The gender leadership gap is well established and well known. However, it differs across industries. In health care, women are notably underrepresented in leadership roles; they represent 65 percent of the overall workforce but only 30 percent of the C-suite and 13 percent of CEO roles, according to Oliver Wyman research.

500 Women In Medicine notes this problem as well. The nonprofit is a satellite organization of 500 Women Scientists and, according to its founder, Kate Gerull, “it is needed because we continue to lose women at every stage of the promotion and advancement pipeline in medicine.” While both genders have been roughly equally represented among medical students for the last two decades, only 38 percent of medical school faculty, 23 percent of full professors and 16 percent of deans are women.

Why Does It Matter?

This gap is even more troubling, says Terry Stone, managing partner of Oliver Wyman’s health and life sciences practice group, because women make 80 percent of the buying and usage decisions when it comes to health care. “We don’t have a ‘women in health care’ problem,” she says, “but a ‘women in health care leadership’ problem.”

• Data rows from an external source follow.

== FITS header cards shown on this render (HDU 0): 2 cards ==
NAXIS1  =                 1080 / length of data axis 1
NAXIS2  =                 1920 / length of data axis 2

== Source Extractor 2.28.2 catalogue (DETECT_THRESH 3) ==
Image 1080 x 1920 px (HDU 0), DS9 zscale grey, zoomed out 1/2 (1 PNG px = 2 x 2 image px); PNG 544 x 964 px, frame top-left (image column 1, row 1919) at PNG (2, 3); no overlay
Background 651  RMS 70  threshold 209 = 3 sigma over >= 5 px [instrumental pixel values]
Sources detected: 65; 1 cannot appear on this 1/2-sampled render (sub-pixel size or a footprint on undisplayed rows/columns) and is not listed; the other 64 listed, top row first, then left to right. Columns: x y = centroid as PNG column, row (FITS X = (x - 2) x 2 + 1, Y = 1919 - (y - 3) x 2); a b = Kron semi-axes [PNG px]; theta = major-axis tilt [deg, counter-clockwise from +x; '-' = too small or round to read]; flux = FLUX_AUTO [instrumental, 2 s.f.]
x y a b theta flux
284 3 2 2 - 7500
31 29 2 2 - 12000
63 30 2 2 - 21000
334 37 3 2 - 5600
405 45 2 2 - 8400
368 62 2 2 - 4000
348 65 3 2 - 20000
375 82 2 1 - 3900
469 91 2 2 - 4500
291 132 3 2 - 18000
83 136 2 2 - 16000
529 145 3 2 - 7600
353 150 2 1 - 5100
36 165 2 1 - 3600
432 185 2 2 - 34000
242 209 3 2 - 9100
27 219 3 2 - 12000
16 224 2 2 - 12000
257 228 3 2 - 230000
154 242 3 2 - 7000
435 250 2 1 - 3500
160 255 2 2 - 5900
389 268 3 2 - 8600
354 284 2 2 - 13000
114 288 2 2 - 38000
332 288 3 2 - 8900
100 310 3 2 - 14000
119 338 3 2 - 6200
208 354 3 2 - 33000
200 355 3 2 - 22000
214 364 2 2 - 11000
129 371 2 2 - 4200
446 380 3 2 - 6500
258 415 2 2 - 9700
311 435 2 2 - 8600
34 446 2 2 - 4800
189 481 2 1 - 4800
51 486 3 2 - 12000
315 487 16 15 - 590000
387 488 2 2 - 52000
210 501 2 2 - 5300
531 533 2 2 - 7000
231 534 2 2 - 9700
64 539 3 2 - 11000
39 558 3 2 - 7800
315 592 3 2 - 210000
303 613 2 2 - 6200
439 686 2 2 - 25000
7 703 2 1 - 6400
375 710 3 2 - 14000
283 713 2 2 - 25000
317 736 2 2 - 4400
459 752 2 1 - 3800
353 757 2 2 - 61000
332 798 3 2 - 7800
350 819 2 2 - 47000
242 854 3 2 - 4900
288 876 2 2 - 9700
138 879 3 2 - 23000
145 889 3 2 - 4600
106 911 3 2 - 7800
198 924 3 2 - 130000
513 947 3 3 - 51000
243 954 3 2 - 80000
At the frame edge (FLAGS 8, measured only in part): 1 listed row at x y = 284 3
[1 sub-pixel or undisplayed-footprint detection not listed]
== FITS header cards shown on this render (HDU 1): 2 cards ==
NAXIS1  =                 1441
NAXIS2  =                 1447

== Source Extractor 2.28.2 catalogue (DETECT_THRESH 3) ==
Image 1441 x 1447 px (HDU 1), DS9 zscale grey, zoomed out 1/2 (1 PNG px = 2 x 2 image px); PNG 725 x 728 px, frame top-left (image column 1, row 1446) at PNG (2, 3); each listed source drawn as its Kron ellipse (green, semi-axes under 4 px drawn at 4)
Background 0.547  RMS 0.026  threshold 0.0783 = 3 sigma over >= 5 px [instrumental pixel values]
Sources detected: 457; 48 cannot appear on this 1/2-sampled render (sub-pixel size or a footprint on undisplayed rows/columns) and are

The problem is prevalent throughout the health care industry, as Claire Novorol, co-founder of Ada Health, notes in a recent Forbes article. She cites data showing that 9 percent of “healthtech” (health care technology) startups are founded by women, and only 11 percent of healthtech company partners are women. “Diversity in healthtech is also essential for reasons beyond commercial self-interest. It is vital to ensuring that we are getting the right medical outcomes,” she writes. Ensuring that research includes diverse groups will help ensure that products, services and treatments are successful for diverse populations. In addition, as AI continues to permeate the industry, diverse teams will make “it more likely that unconscious biases will be recognised and addressed, rather than encoded within the next generation of AI technologies.”

“Gender balance helps institutions to reflect the populations they serve and improves health outcomes,” write researchers in a recent issue of “The Lancet” focused on women in medicine. They recommend “public promotion of gender equality in the workplace,” strong policies on discrimination and harassment, gender-specific leadership training, peer mentoring, and flexible work policies to address this issue.

Engaging Women Throughout the Pipeline

Recent research by Linkage Inc. holds some insights to help bridge the gap. Providing leadership training that differentially invests in women not only helps the women participating in the training but women across the organization as well. “For women to be in an organization and just see that their company is investing in the advancement of women impacts them, whether they participate in it or not,” says Jill Ihsanullah, senior vice president of consulting at Linkage. In addition, these women are more likely to recommend their organization to others based on that investment than they are based on other benefits or HR policies.

Women who believe their organization supports them are also 16 times more likely to be in an environment “where women receive consistent feedback and coaching,” Ihsanullah adds. Stone, too, says that sponsors and mentors play an important role in helping women in health care advance. Unfortunately, “women have a reported 2.5 mentors, compared to 3.7 for men,” and “at the very top of leadership rankings, men are generally the ones making the leadership selections,” which generally means selecting other men, whom they’ve built stronger relationships with.

“Smart people, both men and women, struggle with addressing the female leadership gap,” Stone adds. “Marginalization is usually unintentional, by people who mean well. New habits need to form that shape our future mindsets.” These habits include “purposely balancing the mentoring and sponsorship playing field and being unafraid to communicate openly about misperceptions.”

Recent Training Industry research found that while formal coaching can even the playing field between men and women, women are less likely to prefer coaching as a development tool. Stone believes that for coaching to be engaging, the organization must understand that “many women identify as being a caregiver over an executive. Being coached as a female implies being part of a team that extends well beyond a single person’s needs. Coaching helps identify very subtle behaviors that may hold women back in their careers. But this kind of caregiver lens can certainly help change the status quo.”

Once women advance, give them opportunities “to create networks with each other,” Ihsanullah says. “Because women tend to be so focused on their work and getting their job done, they tend to de-emphasize relationship-building.” Making that networking easier will help women to build those relationships, learn from each other, serve as role models and give each other lifts up the ladder.

One initiative 500 Women In Medicine is working on is giving more visibility to female experts and leaders in medicine. By creating a database of women in medicine, the organization hopes to increase the number of women used as sources in the media and asked to speak at conferences. Health care organizations should use this strategy internally, as well: “Successful organizations not only recruit talented and diverse individuals,” Gerull says, “but they actively foster and showcase these individuals’ skills, talents and abilities.”

The bottom line? “Make diversity a top, purposeful priority,” says Stone. Identify your success metrics, and track them. Provide training, coaching and mentoring, and networking opportunities. Ensure managers are providing good feedback and are unbiased in their promotion and advancement decisions. By creating a culture where women feel – and are – valued and developed, health care organizations can impact not only their employees but also their customers and patients.